Re-reading the PMML file and the original Pipeline prediction results should be consistent in python.

3. What pitfalls are possible? 😂

The example above is simple to implement, but there will always be some potholes in the actual deployment, after all, everyone has grown up in potholes. Here are some of the issues I encountered in deploying PMML for your reference.

  • Pit 1: Models can be trained but PMML files cannot be generated

    May be due to environmental causes, sklearn/sklearn2pmml/sklearn_pandas need, and when sklearn2pmml version is too high in the jar version is too low, will lead to the problem of file cannot be read, this article USES the version information is as follows:

    • Sklearn2pmml = 0.53.0
    • Sklearn = 0.23.1
    • Sklearn_pandas = 2.2.0
  • Pit 2: Java calls to PMML are inconsistent with the original Pipeline model predictions (normally, 5 decimal places should be consistent)

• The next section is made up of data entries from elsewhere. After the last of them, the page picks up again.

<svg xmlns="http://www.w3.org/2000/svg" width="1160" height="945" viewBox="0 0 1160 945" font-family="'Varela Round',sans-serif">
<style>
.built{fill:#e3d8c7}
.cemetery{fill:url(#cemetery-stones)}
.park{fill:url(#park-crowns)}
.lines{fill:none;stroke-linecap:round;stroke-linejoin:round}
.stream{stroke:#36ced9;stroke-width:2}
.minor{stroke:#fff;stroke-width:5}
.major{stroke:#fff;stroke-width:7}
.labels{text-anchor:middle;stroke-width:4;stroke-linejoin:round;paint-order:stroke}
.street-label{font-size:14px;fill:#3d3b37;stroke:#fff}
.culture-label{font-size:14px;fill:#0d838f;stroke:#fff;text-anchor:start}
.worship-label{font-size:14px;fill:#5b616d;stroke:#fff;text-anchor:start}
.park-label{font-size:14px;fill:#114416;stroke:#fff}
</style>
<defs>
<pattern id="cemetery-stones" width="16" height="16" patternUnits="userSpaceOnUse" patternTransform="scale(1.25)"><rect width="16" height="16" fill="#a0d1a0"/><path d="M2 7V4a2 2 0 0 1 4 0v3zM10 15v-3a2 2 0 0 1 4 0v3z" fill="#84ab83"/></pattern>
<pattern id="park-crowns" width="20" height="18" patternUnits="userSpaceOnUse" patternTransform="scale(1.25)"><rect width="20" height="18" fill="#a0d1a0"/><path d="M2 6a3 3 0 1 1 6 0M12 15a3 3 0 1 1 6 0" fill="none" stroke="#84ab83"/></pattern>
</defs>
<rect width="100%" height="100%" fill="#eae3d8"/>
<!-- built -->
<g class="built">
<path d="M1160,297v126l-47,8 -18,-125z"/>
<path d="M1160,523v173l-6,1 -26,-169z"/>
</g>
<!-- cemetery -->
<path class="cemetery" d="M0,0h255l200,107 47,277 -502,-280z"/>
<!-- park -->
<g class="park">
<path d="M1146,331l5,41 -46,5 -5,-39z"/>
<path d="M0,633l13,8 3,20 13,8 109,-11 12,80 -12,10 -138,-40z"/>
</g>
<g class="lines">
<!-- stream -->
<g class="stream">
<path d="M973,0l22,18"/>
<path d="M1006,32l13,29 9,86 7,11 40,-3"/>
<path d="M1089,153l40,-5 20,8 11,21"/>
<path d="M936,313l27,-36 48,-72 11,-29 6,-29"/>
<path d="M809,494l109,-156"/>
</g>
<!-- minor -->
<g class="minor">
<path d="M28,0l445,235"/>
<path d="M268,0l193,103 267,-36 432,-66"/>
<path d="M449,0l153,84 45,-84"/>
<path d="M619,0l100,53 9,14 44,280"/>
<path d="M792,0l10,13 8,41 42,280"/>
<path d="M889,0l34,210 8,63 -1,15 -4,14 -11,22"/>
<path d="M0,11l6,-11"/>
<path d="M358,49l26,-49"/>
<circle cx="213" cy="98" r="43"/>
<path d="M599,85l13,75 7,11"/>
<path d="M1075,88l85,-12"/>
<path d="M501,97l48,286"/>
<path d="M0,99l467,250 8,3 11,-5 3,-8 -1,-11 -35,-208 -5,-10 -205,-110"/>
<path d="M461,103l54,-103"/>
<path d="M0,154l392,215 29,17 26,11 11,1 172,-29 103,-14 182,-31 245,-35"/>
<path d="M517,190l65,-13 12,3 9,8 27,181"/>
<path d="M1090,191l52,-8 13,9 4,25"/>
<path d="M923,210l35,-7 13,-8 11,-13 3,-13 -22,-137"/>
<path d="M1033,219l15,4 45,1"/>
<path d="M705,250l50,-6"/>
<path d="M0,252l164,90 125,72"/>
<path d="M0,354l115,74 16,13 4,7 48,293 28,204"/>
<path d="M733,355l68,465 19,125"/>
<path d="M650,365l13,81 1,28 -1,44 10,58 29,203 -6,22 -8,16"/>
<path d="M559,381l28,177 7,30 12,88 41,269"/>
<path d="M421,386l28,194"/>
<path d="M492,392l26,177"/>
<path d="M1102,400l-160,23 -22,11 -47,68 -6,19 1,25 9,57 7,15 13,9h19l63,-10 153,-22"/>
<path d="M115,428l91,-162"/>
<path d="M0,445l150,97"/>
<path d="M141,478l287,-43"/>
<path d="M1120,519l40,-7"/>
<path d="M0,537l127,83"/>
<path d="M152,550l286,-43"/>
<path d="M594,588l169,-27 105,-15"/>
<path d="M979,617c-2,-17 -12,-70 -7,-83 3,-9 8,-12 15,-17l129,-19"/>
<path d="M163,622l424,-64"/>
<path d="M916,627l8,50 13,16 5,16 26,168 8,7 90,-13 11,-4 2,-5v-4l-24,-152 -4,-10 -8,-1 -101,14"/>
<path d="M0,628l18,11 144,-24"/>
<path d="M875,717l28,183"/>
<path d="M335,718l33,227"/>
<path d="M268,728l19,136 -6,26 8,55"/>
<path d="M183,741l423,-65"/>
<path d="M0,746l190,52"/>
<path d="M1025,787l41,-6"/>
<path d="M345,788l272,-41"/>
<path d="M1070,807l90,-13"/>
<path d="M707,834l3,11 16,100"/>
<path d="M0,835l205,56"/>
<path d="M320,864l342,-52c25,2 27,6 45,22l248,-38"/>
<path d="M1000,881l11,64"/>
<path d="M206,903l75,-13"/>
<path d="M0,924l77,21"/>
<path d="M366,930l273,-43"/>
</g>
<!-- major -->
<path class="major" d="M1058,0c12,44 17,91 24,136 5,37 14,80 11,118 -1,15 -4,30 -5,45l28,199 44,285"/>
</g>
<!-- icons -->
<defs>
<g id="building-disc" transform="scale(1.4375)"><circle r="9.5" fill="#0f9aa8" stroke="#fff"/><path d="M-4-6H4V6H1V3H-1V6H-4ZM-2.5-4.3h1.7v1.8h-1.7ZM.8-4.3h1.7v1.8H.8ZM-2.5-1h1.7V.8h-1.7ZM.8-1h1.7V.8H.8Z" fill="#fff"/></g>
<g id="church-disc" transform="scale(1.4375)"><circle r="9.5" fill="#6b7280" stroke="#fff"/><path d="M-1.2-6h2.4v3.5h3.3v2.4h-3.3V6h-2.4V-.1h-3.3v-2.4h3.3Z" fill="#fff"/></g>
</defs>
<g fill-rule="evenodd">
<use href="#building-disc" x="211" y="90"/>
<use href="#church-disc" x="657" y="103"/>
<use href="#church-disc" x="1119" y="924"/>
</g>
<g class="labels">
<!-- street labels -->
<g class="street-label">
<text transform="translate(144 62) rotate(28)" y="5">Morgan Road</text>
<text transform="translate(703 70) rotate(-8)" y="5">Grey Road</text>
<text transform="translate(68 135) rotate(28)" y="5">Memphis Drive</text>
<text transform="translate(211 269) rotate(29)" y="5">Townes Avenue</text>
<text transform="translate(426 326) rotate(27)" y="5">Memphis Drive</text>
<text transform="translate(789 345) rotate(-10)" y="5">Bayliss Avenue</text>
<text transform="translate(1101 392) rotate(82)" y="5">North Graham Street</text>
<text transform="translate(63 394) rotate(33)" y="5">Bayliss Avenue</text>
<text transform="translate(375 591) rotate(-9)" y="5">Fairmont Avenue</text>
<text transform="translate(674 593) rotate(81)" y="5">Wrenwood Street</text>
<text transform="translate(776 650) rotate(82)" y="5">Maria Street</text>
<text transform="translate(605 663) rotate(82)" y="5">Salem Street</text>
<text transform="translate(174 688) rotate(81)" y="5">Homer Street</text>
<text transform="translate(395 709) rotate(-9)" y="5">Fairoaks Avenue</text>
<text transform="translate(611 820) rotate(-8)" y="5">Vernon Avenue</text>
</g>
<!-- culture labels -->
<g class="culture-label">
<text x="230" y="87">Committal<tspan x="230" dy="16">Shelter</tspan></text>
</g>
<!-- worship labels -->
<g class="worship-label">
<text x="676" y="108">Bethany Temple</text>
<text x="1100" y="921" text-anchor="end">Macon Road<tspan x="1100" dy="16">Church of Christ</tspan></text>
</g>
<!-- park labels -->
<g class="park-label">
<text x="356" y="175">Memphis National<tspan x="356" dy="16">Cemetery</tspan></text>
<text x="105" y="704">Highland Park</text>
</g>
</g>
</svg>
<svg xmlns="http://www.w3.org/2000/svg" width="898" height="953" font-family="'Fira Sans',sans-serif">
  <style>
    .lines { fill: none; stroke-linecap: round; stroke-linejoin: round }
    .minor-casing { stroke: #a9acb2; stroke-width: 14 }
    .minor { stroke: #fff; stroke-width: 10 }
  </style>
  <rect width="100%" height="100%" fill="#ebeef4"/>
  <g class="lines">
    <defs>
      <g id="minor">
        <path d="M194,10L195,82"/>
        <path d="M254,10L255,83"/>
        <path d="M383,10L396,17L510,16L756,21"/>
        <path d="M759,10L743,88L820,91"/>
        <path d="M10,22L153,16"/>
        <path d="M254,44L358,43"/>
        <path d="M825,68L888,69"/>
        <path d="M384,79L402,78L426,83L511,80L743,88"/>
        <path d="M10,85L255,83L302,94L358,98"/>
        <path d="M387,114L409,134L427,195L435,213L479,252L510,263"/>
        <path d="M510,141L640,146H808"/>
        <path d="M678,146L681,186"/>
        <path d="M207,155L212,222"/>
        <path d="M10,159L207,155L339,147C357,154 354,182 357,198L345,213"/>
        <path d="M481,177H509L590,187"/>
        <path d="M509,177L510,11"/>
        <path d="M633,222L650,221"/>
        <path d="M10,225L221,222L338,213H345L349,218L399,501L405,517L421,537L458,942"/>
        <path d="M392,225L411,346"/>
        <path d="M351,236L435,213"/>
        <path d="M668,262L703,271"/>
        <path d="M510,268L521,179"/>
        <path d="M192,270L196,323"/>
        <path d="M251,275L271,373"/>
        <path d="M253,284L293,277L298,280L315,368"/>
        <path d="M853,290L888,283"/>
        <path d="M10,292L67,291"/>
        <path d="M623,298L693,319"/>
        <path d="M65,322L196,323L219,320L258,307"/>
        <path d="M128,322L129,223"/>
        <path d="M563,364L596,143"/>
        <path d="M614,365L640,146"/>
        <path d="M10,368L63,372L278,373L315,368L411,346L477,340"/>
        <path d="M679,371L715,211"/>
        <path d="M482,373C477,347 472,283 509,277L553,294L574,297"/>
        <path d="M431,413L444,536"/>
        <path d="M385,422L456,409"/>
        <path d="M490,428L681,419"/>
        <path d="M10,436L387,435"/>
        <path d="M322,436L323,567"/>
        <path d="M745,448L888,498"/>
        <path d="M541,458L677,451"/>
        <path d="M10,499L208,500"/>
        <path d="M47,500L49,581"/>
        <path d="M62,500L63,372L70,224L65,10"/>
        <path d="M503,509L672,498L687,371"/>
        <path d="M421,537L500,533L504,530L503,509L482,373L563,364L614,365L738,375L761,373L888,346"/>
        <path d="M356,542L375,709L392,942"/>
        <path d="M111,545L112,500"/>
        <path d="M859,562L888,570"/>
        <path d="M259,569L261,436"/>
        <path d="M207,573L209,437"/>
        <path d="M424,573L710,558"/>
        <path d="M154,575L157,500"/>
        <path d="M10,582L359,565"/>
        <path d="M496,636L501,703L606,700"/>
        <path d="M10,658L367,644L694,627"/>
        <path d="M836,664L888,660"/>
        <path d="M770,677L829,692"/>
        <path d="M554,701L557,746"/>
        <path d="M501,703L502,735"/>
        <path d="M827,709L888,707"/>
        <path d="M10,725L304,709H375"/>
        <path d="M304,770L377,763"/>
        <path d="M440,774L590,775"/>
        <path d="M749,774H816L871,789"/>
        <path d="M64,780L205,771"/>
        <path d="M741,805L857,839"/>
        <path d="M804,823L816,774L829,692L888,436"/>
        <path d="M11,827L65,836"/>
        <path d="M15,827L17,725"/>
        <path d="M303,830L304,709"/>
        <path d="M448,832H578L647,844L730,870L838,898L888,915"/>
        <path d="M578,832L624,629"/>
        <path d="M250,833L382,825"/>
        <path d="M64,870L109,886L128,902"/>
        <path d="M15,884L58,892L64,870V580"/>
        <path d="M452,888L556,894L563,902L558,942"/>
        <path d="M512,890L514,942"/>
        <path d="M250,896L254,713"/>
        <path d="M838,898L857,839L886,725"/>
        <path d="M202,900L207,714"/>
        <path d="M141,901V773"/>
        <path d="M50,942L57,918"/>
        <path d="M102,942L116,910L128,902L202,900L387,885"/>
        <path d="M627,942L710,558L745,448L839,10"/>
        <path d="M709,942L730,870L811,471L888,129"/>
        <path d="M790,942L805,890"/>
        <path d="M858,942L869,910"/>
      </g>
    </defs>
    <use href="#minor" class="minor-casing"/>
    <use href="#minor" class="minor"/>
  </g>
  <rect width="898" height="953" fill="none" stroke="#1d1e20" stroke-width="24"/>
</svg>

    There are two possible causes of this problem: (1) inconsistent data types; (2) Processing of missing values.

    • If the data type is inconsistent, you can try the following two solutions:

      • Since all variables are double by default and some classification variables are string when PMML files are generated, labelencoder processing for classification variables can be considered to be numeric
      • Change double to string in PMML files
    • Missing value handling: When there is a missing value in the data, and it is not a nan, but is replaced by -9999, the PMML file needs to define -9999 as missing value in both the Datamapper and the model, otherwise prediction inconsistencies will occur. At this time should be

      # define datamapper
      mapper = DataFrameMapper([
        (["sepal length (cm)"."sepal width (cm)"], StandardScaler()),
        (["petal length (cm)"], ContinuousDomain(missing_values=-9999.0, with_data = False))
      ], df_out=True)
      
      
      # define a model
      xgb = XGBClassifier(n_estimators=5, seed=123, missing=-9999.0)
      Copy the code

      Note: When ContinuousDomain is used, the data range of each feature can be found according to the training data, and an error will be reported when the test data displays values beyond this range. Therefore, with_data=False should be set to remove this limitation.

  • Pit 3: The original Pipeline model and the Python PMML file reading model predict inconsistent results

    This situation is also largely related to missing values. If this problem persists after properly handling pit 2, it may be because Python also passed in and assigned -9999 for the missing feature when reading the PMML file model predictions. The correct approach is to use pypmML to call PMML files, which should pass in no missing features, or assign nan, so that pYPMML calls PMML files and the original Pipeline model predict results will be consistent.

Stay tuned for

  • Python constructs the Pipeline model
  • Use Scala to call Python-trained PMML

Prohibit unauthorized reprint, reprint please contact the author, otherwise the author will retain all legal rights.